Getting to this point has involved writing to several hundred thousand of policyholders, consulting with various European regulators, completing numerous legal transactions including cross border mergers, transferring our staff from one legal entity employer to another and updating some of our systems and documents. It has been a huge and expensive undertaking to put in place the structures needed to continue to serve European customers as well as those of our customers from elsewhere with EEA risk exposure.”


We have executed contingency plans to ensure cross-border contracts are honoured in any eventuality, even if there is a no-deal Brexit.


Hiscox’s decision to base its new Europe an headquarter in Luxembourg was taken after a thorough review of various possible locations.

“Luxembourg is a strong financial services centre with established infrastructure for insurance companies and as one of the founding members of the EU a safe choice for political
stability. One considerable advantage is that the Luxembourg regulator is dedicated to insurance, which is not the case in a lot of jurisdictions. Geography was also an important factor with Luxembourg being located in the centre of Hiscox’s existing European operations with good access to attractive local and neighbouring multilingual talent pools.”


The insurer established Hiscox SA in July 2017, enabling it to conduct insurance business – a crucial first milestone of their Brexit plan. The application for a license from the Luxembourg insurance regulator was the next step.


Luxembourg is a strong financial services centre with established infrastructure for insurance companies.


“The expertise, responsiveness and accessibility of the team in charge of our application
file within the Commissariat aux Assurances (CAA) allowed for a relatively fluent application process. We had to address numerous questions from the CAA to complete the application file. However, when the regulator asks pertinent questions exemplifying rigour, accuracy and expertise you may find it painful within the process but it provides comfort as to the quality of supervision of the insurance sector in Luxembourg.”


Schmid says that, insurers have to shoulder the cost of taking matters into their own hands, so that customers are not cut off from their insurance policies and, in the case of life insurers, pensions after Brexit.

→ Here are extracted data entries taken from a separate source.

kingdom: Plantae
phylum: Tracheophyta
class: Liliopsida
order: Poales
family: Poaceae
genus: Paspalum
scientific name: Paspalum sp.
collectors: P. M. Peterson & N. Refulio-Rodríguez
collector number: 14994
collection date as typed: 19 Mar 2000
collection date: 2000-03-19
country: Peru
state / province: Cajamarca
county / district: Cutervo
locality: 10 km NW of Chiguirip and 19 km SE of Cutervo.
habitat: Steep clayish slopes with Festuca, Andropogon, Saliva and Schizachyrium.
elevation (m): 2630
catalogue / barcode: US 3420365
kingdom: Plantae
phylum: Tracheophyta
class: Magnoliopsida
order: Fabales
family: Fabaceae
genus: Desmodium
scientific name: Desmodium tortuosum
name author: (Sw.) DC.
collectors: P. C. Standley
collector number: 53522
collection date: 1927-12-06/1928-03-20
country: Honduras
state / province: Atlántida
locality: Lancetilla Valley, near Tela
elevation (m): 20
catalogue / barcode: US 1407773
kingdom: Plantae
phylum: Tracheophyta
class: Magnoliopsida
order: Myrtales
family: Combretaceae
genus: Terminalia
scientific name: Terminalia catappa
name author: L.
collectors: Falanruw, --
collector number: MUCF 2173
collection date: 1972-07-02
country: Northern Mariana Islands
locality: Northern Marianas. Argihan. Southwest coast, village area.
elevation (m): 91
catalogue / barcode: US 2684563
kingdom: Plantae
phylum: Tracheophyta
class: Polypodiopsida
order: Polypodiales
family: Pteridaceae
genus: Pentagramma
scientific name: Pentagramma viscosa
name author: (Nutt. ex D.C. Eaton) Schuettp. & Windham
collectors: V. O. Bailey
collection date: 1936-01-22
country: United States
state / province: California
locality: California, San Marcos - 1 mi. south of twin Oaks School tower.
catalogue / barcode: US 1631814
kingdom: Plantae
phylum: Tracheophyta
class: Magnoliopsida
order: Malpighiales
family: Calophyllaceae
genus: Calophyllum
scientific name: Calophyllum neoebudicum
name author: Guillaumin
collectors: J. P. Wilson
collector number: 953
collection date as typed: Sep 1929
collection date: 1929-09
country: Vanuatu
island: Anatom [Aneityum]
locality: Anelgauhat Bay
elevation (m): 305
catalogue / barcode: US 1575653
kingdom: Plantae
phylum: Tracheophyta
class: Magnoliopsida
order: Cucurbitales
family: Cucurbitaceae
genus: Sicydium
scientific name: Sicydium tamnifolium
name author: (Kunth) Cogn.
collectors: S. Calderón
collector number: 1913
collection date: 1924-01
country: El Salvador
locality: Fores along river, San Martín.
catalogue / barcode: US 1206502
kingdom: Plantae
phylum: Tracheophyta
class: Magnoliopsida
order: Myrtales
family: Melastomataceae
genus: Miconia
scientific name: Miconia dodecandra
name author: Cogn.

“We have executed contingency plans to ensure cross-border contracts are honoured in any eventuality, even if there is a no-deal Brexit. On January 1, 2019, we transferred
the existing policies with EEA risk exposure to Hiscox SA via a legal process called a
Part VII transfer. The main aim of this court sanctioned legal transfer is to ensure the process runs smoothly for brokers and policyholders, with contract certainty and coverage continuity.”

Like others, preparing for Brexit has been a lengthy and complex exercise for Hiscox but the insurer is gearing up to take advantage of newly emerging opportunities.
“Brexit has been a unique opportunity for Hiscox to shape its future European business through a simpler corporate structure as a result of having a new centre of excellence in Luxembourg. The assurance functions we have established in Luxembourg are part of a robust governance and control structure of Hiscox SA and will ensure we develop new business in Europe and continue to thrive.”